- Theatrical release poster
- Directed by: Gurusaravanan–Sabari
- Screenplay by: Gurusaravanan
- Based on: Android Kunjappan Version 5.25 by Ratheesh Balakrishnan Poduval
- Produced by: K. S. Ravikumar D. Vijaykumaran
- Starring: K. S. Ravikumar Tharshan Losliya
- Cinematography: Arvi
- Edited by: Praveen Antony
- Music by: Ghibran
- Production companies: RK Celluloids Kallal Global Entertainment
- Release date: 6 May 2022;
- Country: India
- Language: Tamil

= Koogle Kuttappa =

2022 film by Sabari–Saravanan

Koogle Kuttappa is a 2022 Indian Tamil-language science fiction-comedy drama film directed by debutants Sabari–Saravanan and produced by K. S. Ravikumar under the RK Celluloids banner and co-produced by Kallal Global Entertainment. The film stars Ravikumar himself with Tharshan, Losliya Mariyanesan, and Yogi Babu in prominent roles. The film's music is composed by Ghibran, with cinematography handled by Arvi and editing done by Praveen Antony. It is a remake of the 2019 Malayalam film Android Kunjappan Version 5.25. The film was released on 6 May 2022.

== Plot ==
Subramani Gounder is a stubborn old man who is very reluctant to get accustomed to any new-age technology. He resides in Coimbatore with his son Aadhityan alias Aadhi, a mechanical engineer. Subramani wants his son to be by his side during his last days, and that is why he prohibits his son from applying for any job, and to refuse any job offer he receives. Aadhi, in frustration, demands on going to Germany, as he had got a job in a Robotics firm there. This causes an argument between the father and son, which ends in Aadhi leaving for Germany.

While in Germany, Aadhi meets Tharani, a Sri Lankan Tamil girl. They form a close bond, and Tharani tells Aadhi about her father who died of Alzheimer's. Aadhi, while in Germany, gets a call from his cousin Babu, that Subramani is ill. Aadhi feels guilty about his inability to take care of his father, and he discusses the idea of resigning with Tharani and his boss. However, his boss introduces him the robotic home nurse to take care of his father on his tough times.

Aadhi returns home with the latest Android Robot to take care of his father. Although Subramani was hesitant to accept the robot into his life, even being somewhat scared of it at first, eventually develops a strong liking to the robot and then, unexpectedly, becomes too attached to it. It is named Kuttappa, which creates some confusion among the locals, as there was also another man called Kuttappan (Rahul's father who Rahul hates the most and wants to kill him). Slowly, the robot becomes irreplaceably close to Subramani's heart. Kuttappa also helped Subramani to make contact with his ex-lover Pavithra.

**Recorded information**
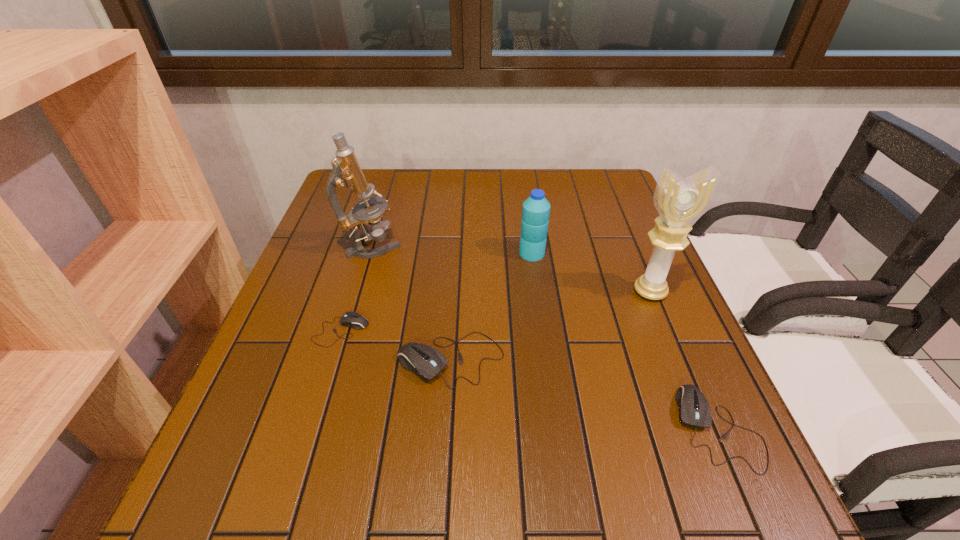
At what (x,y) coordinates should I click in order to perform the action: click on free space located on the left of the second computer mouse from right to left. Please return your answer as a coordinate pair (x, y). This screenshot has height=540, width=960. Looking at the image, I should click on (259, 359).

In order to click on vacant space situated 0.220m on the back of the second shortest object in this screenshot , I will do `click(665, 305)`.

Locate an element on the screen. vacant space located on the back of the water bottle is located at coordinates (521, 179).

I want to click on free region located 0.280m on the right of the microscope, so click(x=506, y=246).

Where is `vacant space located on the front-facing side of the award`? The height and width of the screenshot is (540, 960). vacant space located on the front-facing side of the award is located at coordinates (678, 360).

This screenshot has height=540, width=960. I want to click on object situated at the near edge, so click(x=694, y=410).

Where is `computer mouse at the left edge`? The height and width of the screenshot is (540, 960). computer mouse at the left edge is located at coordinates pos(351,319).

Where is `microscope positioned at the left edge`? microscope positioned at the left edge is located at coordinates (346, 172).

Where is `computer mouse that is positioned at the right edge`? This screenshot has height=540, width=960. computer mouse that is positioned at the right edge is located at coordinates (694, 410).

This screenshot has height=540, width=960. In order to click on award that is at the right edge in this screenshot , I will do `click(679, 201)`.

**Task brief**
Pick up the Koogle Kuttappa plot summary from its last sentence and write what happens next. The entries shown here come from another source, unrelated to the text.

**Answer to the problem**
Soon enough, Subramani starts to see Kuttappa as his own son. However, Aadhi becomes extremely worried about Subramani. So, he decides to quit his job and go back home along with Thaarani. Aadhi convinces Subramani to do his daily chores without Kuttappa. However, after having food with Aadhi, he sees Tharani repairing a disassembled Kuttappa. Enraged to see this, Subramani tries to stop it, but Aadhi stops him. Subramani furiously asks what Aadhi is playing at, and Aadhi flares back that the robot will eventually kill him. Subramani shouts back that even if Aadhi can't take care of him, at least to let Kuttappa do it. Frustrated Aadhi, now restores Kuttappa to its previous state. That night, Tharani and Aadhi watches a CCTV Camera footage of a previously modelled robot strangling its aged customer to death. He becomes scared and finds Subramani and Kuttappa are missing. Subramani goes to temple with Kuttappa through a forest way. Meanwhile, Aadhi and Tharani, searching for Subramani and Kuttappa, arrive at the forest with Babu. After Subramani uploads his face photo to Pavithra, Kuttappa tells Subramani that what Aadhi told was right and he is not a human being but a machine whose job was to assist him. He doesn't want Subramani to love him or he doesn't know it also. He tells him to leave him in the forest and to go back. Subramani becomes emotional and heartbroken when Kuttappa tells him like that. When Aadhi finds Subramani, Rahul attacks Kuttappa. In its in-built security reflex, Kuttappa strangles Aadhi. However, Subramani saves Aadhi. Subramani, Aadhi, Tharani and Babu heads back to home, and while on the back of Aadhi's motorcycle, Subramani sees Aadhi with teary eyes. Pavithra, who waited for Subramani now sees Subramani's profile picture is now updated with his face photo.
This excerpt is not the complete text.